Kia’s lips parted beneath Chase’s. Her breath, softly scented with a hint of the beer she had drunk earlier, and the clean soft taste of the woman herself. They parted slowly. He watched her lashes drift over her eyes and his lips caressed hers. He didn’t take her kiss. He wanted to take nothing from her. He wanted to give to her. He wanted her lost in the pleasure, giving herself to it until nothing existed but the touch, the need, and the hunger for release.

Kia assured herself that was all it would be for. Just the pleasure. She wasn’t going to allow herself to care for anyone again. She had made that promise to herself two years before, and she wouldn’t break it now.

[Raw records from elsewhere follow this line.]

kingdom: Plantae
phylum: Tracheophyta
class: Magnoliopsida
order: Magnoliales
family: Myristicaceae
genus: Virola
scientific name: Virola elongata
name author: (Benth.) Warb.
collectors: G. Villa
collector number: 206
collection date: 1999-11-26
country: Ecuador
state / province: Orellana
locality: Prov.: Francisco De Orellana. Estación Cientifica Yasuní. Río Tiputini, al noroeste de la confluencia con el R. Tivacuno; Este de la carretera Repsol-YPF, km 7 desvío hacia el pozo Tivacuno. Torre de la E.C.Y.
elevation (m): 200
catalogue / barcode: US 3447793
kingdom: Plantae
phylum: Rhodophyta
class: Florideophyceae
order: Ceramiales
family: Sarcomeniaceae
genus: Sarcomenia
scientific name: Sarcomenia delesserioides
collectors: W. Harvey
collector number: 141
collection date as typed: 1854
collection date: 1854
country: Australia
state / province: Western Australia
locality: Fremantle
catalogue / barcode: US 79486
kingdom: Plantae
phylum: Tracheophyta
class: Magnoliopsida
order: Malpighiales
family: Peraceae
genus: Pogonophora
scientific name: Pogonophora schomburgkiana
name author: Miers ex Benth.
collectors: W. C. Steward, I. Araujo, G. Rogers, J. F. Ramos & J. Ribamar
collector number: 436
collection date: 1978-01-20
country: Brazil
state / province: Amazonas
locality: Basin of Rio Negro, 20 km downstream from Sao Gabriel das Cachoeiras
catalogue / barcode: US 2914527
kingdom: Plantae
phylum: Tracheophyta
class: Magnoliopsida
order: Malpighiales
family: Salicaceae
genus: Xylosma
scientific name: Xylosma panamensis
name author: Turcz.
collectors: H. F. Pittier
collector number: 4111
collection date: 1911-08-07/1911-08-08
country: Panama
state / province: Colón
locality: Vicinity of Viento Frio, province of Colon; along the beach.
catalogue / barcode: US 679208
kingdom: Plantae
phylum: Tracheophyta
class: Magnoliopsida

But she needed this touch. Chase’s touch. His lips brushing against hers. She was certain that when Khalid touched her, she would be wild and wanton then as well.

She had never been wild and wanton, though she had often wondered what it would be like. She was going to find out tonight. Now. She had dressed for it. She had longed for it.

“Okay?” Chase’s voice was darker now, deeper.

Kia opened her eyes to see that the light green of his eyes had darkened. There was a stain of red against his dark cheekbones and his lips were sensually fuller than before.

Lust suffused his expression. For a second, just the barest second, , she wished there was more than lust in his eyes, before she pushed the thought away. She had no right to want more, to need more.

She obviously had no concept of how to choose friends or lovers. Chase was safe, and if he wanted Khalid there, then she trusted his choice.

Chase hadn’t lied to her. He had kept his promises to her, he had made certain Drew never struck her again, and she knew it was by his hand that her divorce had come so easily.

As she felt his lips nipping at hers, watched his eyes as his hands stroked her bare back and her arm, she let herself become immersed in the sensations. His calloused palms stroking her, his strong lips taking small, greedy kisses from her.

Her arms twined around his neck. She turned to him, needing more, aching for it. A deeper kiss, a longer kiss. She wanted to feel him taking her lips, controlling her passion as she had no idea how to control it.

As though he knew, sensed what she needed, his lips did just that. His tongue delved in to tangle with hers, and his hands tightened on her.

A moan whispered past her lips as she shuddered at the sensations.

This was all she needed. Just the pleasure.